OpenTelemetry

Oxide provides metrics natively via OxQL and tracks user actions in the audit log. For integration with external observability tools, you can use the Oxide OpenTelemetry receivers, which collect metrics and audit logs from the Oxide API and export them to any OpenTelemetry-compatible destination, such as Prometheus, Loki, or Datadog.

Note
To query OxQL from Grafana without running the OpenTelemetry Collector or your own metrics store, you can use the OxQL Grafana plugin.

Use the binary

The Oxide OpenTelemetry receiver runs as part of an OpenTelemetry Collector binary. First, download the binary for your OS and architecture for the latest version of the receiver:

$ OS=linux ARCH=amd64
$ curl -L -o otelcol-oxide https://github.com/oxidecomputer/opentelemetry-collector-components/releases/latest/download/otelcol-oxide-$OS-$ARCH
$ chmod +x otelcol-oxide
Note
The opentelemetry-collector-components repository provides an OpenTelemetry Collector distribution with a standard set of OpenTelemetry receivers, processors, and exporters. To change the set of OpenTelemetry components, follow the instructions in the opentelemetry-collector-components repository.
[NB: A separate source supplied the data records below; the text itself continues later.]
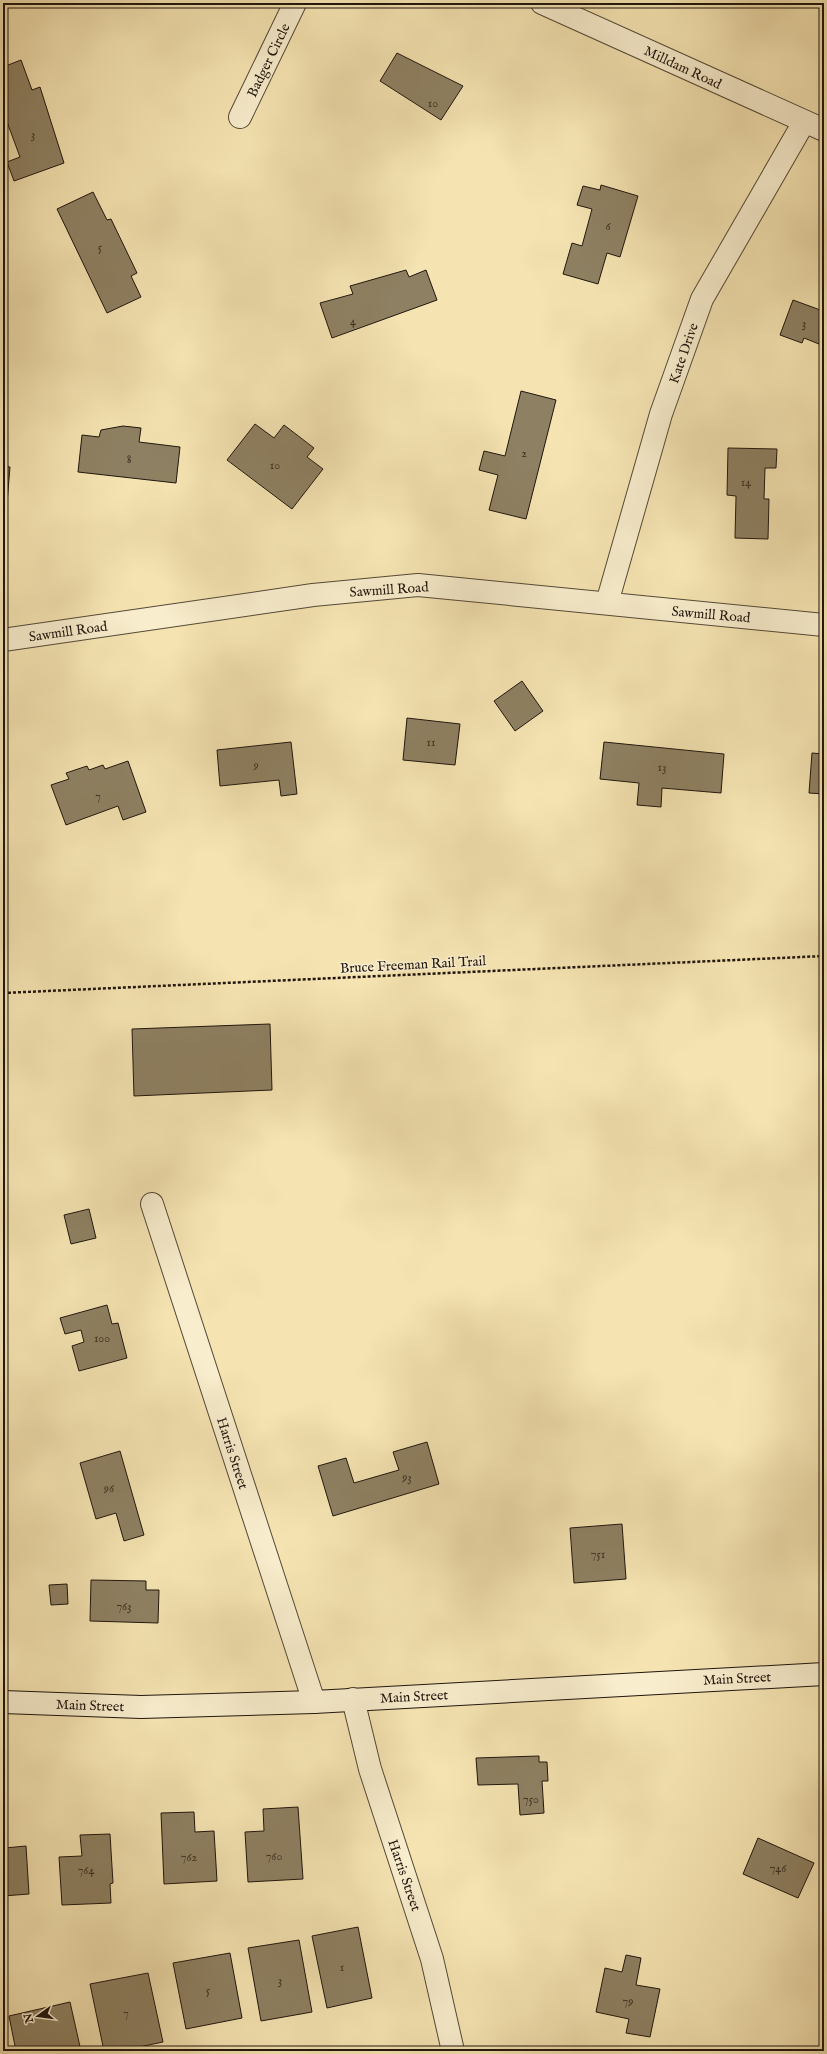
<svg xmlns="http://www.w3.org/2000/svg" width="827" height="2054" font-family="'IM FELL English',serif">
<rect width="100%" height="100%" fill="#f5e4b2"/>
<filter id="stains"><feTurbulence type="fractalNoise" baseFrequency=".005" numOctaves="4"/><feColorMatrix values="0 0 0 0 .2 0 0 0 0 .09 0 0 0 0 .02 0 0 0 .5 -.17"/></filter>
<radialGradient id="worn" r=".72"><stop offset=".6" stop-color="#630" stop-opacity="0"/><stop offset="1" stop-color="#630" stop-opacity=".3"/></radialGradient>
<!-- building -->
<path fill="#8e8163" stroke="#1f150d" d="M397,53L463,86L441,120L380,81Z
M21,60L32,90L40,87L64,163L14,181L7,162L20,157L3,111V67Z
M601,185L638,196L620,257L607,253L598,284L563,274L572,243L582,246L592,209L577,205L583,186L600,190Z
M93,192L107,220L111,219L137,273L131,276L141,297L107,313L57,209Z
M406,270L409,277L426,270L437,300L332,338L320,303L353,294L350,286Z
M793,300L823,311L824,308V346L804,338L802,343L780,335Z
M521,391L556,400L526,519L489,510L498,475L479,470L484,451L505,456Z
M255,424L274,438L284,425L314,448L307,457L323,469L292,509L227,460Z
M123,426L141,428L139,442L180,447L176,483L78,472L82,435L99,437L101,430Z
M728,448L777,449L776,468H765L764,499H769L768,539L735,538L736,496L727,495Z
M3,466L10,467L6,515H3Z
M522,681L543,711L515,731L494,701Z
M407,718L460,724L455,765L403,760Z
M291,742L297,794L281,796L279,780L220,786L217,750Z
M604,742L724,754L721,793L662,788L661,807L637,805L639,783L600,779Z
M812,753L824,754V794L809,793Z
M128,761L146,812L123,820L118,806L66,825L51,785L69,779L66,773L87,766L89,770L103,765L105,769Z
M270,1024L272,1090L134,1096L132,1029Z
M89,1209L96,1238L71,1244L64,1215Z
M107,1305L112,1324L118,1323L127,1358L79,1371L72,1346L84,1342L81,1330L65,1334L60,1318Z
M427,1442L439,1484L333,1516L318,1466L346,1458L354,1483L399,1470L393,1452Z
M120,1451L144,1535L124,1541L116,1513L96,1519L80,1463Z
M622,1524L626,1579L574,1583L570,1528Z
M91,1580L146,1581V1590H159L158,1623L90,1621Z
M67,1584L68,1604L51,1605L49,1585Z
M539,1756V1762H547L548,1781H542L544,1813L520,1815L518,1784L478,1785L476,1758Z
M298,1807L303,1879L248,1882L245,1832L264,1831L263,1809Z
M194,1812L195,1832L214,1831L217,1881L164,1884L161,1813Z
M3,1826L5,1848L26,1846L29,1894L3,1896Z
M110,1834L113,1883L110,1884L111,1903L62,1905L59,1857L82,1856L80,1835Z
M758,1838L814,1863L798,1898L743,1874Z
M358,1927L372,1998L327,2008L312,1936Z
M299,1940L312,2012L261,2021L248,1948Z
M230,1953L242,2018L186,2029L173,1963Z
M626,1955L641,1958L636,1985L660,1989L650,2037L626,2033L629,2019L596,2012L605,1968L622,1972Z
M148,1973L163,2042L120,2051H104L90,1984Z
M70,2002L81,2051H16L9,2016Z"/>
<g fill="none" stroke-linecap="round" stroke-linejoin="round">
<!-- minor casing -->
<g stroke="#544936" stroke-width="24">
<path id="minor" d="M542,3L824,130
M240,117L295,3
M607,603L661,414L702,299L804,122
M3,640L313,595L418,585L824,625
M152,1204L314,1702
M353,1699L370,1769L432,1959L453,2051"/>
</g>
<!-- secondary casing -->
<g stroke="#1f150d" stroke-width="24">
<path id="secondary" d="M3,1702L141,1707L314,1702L824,1674"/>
</g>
<!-- path -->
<path stroke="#1f150d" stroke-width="2.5" stroke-dasharray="3 2" stroke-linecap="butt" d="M3,993L824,956"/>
<!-- minor -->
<use href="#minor" stroke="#f8edcd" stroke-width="22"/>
<!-- secondary -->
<use href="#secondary" stroke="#f8edcd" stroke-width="22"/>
</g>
<g text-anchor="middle" stroke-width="3" stroke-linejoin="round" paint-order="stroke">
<!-- number labels -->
<g font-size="12" fill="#3b3022">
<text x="433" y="107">10</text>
<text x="33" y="138">3</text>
<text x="608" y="230">6</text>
<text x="100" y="251">5</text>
<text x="353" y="325">4</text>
<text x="804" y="327">3</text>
<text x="524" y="457">2</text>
<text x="129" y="463">8</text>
<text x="275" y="469">10</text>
<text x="746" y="486">14</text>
<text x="431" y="746">11</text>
<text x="256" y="769">9</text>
<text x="662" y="771">13</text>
<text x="98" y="800">7</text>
<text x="102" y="1342">100</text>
<text x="407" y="1481">93</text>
<text x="109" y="1492">96</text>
<text x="598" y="1558">751</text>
<text x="124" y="1610">763</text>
<text x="531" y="1803">750</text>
<text x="274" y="1860">760</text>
<text x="189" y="1861">762</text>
<text x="778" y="1872">746</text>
<text x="86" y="1874">764</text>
<text x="342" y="1971">1</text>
<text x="280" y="1984">3</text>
<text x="208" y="1994">5</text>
<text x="628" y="2005">79</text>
<text x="126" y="2017">7</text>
</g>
<!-- street labels -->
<g font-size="14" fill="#1f150d" stroke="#f8edcd">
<text transform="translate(268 60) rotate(-64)" y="5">Badger Circle</text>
<text transform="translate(683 67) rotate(25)" y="5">Milldam Road</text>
<text transform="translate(683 353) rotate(-71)" y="5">Kate Drive</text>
<text transform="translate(389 589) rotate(-4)" y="5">Sawmill Road</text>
<text transform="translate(711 614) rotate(5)" y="5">Sawmill Road</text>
<text transform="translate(68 631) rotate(-8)" y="5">Sawmill Road</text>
<text transform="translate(413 964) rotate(-3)" y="5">Bruce Freeman Rail Trail</text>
<text transform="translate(233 1453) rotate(72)" y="5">Harris Street</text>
<text transform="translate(737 1678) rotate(-3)" y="5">Main Street</text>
<text transform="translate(414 1696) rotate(-3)" y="5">Main Street</text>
<text transform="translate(90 1705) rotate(2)" y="5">Main Street</text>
<text transform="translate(405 1875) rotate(71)" y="5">Harris Street</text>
</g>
</g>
<!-- margin -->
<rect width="827" height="2054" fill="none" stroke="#f5e4b2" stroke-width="16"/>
<rect x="4" y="4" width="819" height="2046" fill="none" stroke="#1f150d" stroke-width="2"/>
<rect x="8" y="8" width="811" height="2038" fill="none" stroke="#1f150d"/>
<!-- north arrow -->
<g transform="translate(38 2016) rotate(256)" stroke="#f8edcd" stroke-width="3" paint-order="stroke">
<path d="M0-3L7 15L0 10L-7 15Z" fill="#1f150d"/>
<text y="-6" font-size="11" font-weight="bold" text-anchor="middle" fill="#1f150d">N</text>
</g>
<rect width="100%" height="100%" filter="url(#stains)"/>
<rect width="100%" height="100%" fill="url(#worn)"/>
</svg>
Configure the OpenTelemetry Collector

We provide an example configuration file that reads metrics from an Oxide rack and exports them using the Prometheus exposition format on port 9091, and collects audit logs and pushes them to a Loki instance (if available) via OTLP. To run the Collector, copy the example configuration to a new file, update it as necessary, and start the binary. The OpenTelemetry receivers support the standard Oxide environment variables; you must set either OXIDE_PROFILE, or both OXIDE_HOST and OXIDE_TOKEN, to authenticate to the Oxide rack.

$ curl -o config.yaml https://raw.githubusercontent.com/oxidecomputer/opentelemetry-collector-components/refs/heads/main/collector/config.example.yaml
$ ./otelcol-oxide --config config.yaml

Now you can fetch current metrics using the Prometheus exposition format at localhost:9091. It may take a few seconds for all the metrics to be collected the first time. Audit logs are pushed to the configured OTLP endpoint (in this example, Loki); to verify audit log collection, use the container example below.

$ curl http://0.0.0.0:9091/metrics

# HELP bgp_session:active_connections_accepted_total
# TYPE bgp_session:active_connections_accepted_total counter
bgp_session:active_connections_accepted_total{hostname="oxz_switch",local_asn="65002",otel_scope_name="",otel_scope_schema_url="",otel_scope_version="",peer="172.20.15.43",rack_id="de608e01-b8e4-4d93-b972-a7dbed36dd22",sled_id="71def415-55ad-46b4-ba88-3ca55d7fb287"} 2
bgp_session:active_connections_accepted_total{hostname="oxz_switch",local_asn="65002",otel_scope_name="",otel_scope_schema_url="",otel_scope_version="",peer="172.20.15.51",rack_id="de608e01-b8e4-4d93-b972-a7dbed36dd22",sled_id="87c2c4fc-b0c7-4fef-a305-78f0ed265bbc"} 2

See the receiver repo for configuration options and examples.

Use the container

For a more complete example, the Docker Compose quickstart runs the OpenTelemetry Collector along with Prometheus for metrics, Loki for audit logs, and Grafana for dashboards.

Note
The Docker Compose manifest doesn’t mount your Oxide configuration file, so you can’t authenticate using Oxide profiles. Instead, either set the OXIDE_HOST and OXIDE_TOKEN environment variables, or add authentication details to your OpenTelemetry configuration file.
git clone https://github.com/oxidecomputer/opentelemetry-collector-components.git
cd opentelemetry-collector-components
cp collector/config.example.yaml collector/config.yaml
docker compose -f example/docker-compose.yaml up --build

Once the example is running, you can access the following services:

For example, you can plot the average current by slot in Prometheus using sum by (slot) (hardware_component:current):

Prometheus Query

Audit logs are available in Grafana via the Loki data source. You can also query Loki directly using its HTTP API:

$ curl -s -G http://localhost:3100/loki/api/v1/query_range \
--data-urlencode 'query={service_name="oxide"}' \
| jq .
Note
Audit logs won’t appear in Loki until the collector finishes its first full fetch of the audit log history, which may take several minutes if there are many entries in the lookback window.